Design Thinking 
 für Cluster-Partner 

Was ist Design Thinking?

Entwickelt von David Kelley, Gründer der Design-Agentur IDEO im Silicon Valley, ist Design Thinking eine systematische Herangehensweise an komplexe Problemstellungen. Dabei stehen die Bedürfnisse und Wünsche des Kunden und Nutzers im Mittelpunkt der Aufgabenstellung. Unternehmer und Nutzer stehen im Entwicklungsprozess wiederkehrend in Kontakt, die Lösung wird schon vor dem Markteintritt vom Kunden getestet und dadurch mitentwickelt. Die drei wichtigen Komponenten bei der Problemlösung sind technische Machbarkeit, wirtschaftliche Tragfähigkeit, menschliche Erwünschtheit.

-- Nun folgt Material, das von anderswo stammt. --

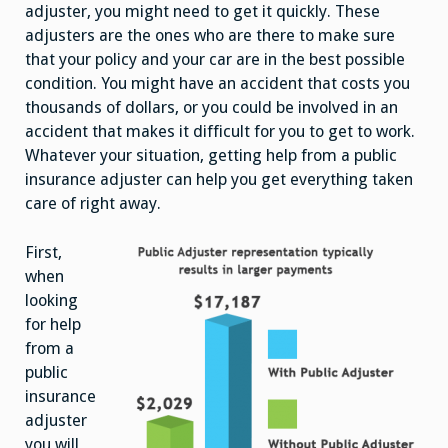
Claim
adjuster, you might need to get it quickly. These
adjusters are the ones who are there to make sure
that your policy and your car are in the best possible
condition. You might have an accident that costs you
thousands of dollars, or you could be involved in an
accident that makes it difficult for you to get to work.
Whatever your situation, getting help from a public
insurance adjuster can help you get everything taken
care of right away.
First,
when
looking
for help
from a
public
insurance
adjuster
you will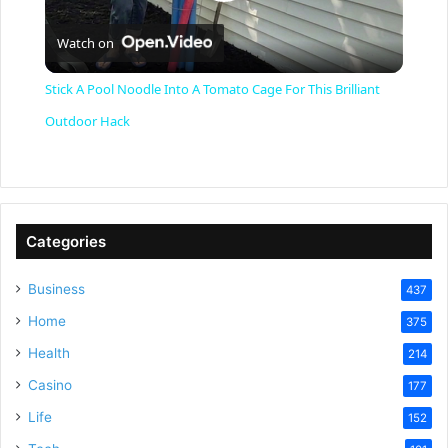
P
Watch on
l
Stick A Pool Noodle Into A Tomato Cage For This Brilliant
a
Outdoor Hack
y
V
Categories
Business
437
i
Home
375
Health
d
214
Casino
177
e
Life
152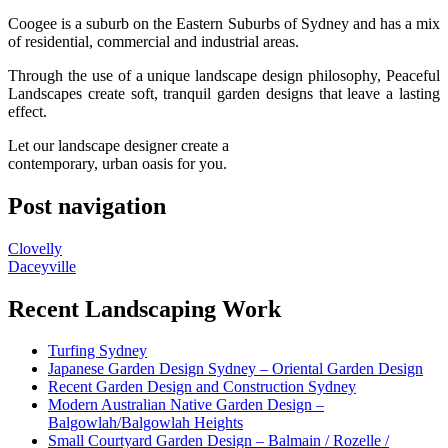
Coogee is a suburb on the Eastern Suburbs of Sydney and has a mix
of residential, commercial and industrial areas.
Through the use of a unique landscape design philosophy, Peaceful
Landscapes create soft, tranquil garden designs that leave a lasting
effect.
Let our landscape designer create a
contemporary, urban oasis for you.
Post navigation
Clovelly
Daceyville
Recent Landscaping Work
Turfing Sydney
Japanese Garden Design Sydney – Oriental Garden Design
Recent Garden Design and Construction Sydney
Modern Australian Native Garden Design –
Balgowlah/Balgowlah Heights
Small Courtyard Garden Design – Balmain / Rozelle /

Wie gelingt Design Thinking?

Multidisziplinäre Teams, der Design Thinking Prozess und variable Räume sind für erfolgreiches Design Thinking maßgeblich. Teams mit 5-6 Personen aus unterschiedlichen Fachbereichen und Umfeldern erarbeiten ein breites Spektrum an Lösungsansätzen. Der Prozess teilt sich in sechs Phasen wobei Empathie aufgebaut wird, der Nutzer beobachtet und die Problemstellung im Detail verstanden und definiert wird. Aus diesen gewonnen Erkenntnissen werden Ideen entwickelt, erste Prototypen umgesetzt und das Produkt vom Kunden getestet. Die Phasen laufen dabei nicht linear, sondern können und sollen im Team und mit Nutzern in Schleifen überarbeitet werden.

Wie gelingt Design Thinking

Optimale Räume für Design Thinking bieten flexible Möbel, Whiteboards, Präsentationsflächen und Materialien zum Prototypen-Bau. Der Green Tech Cluster bietet seinen Innospace als optimierten Design Thinking Raum für 6 Personen gerne für Workshops der Cluster-Partner an.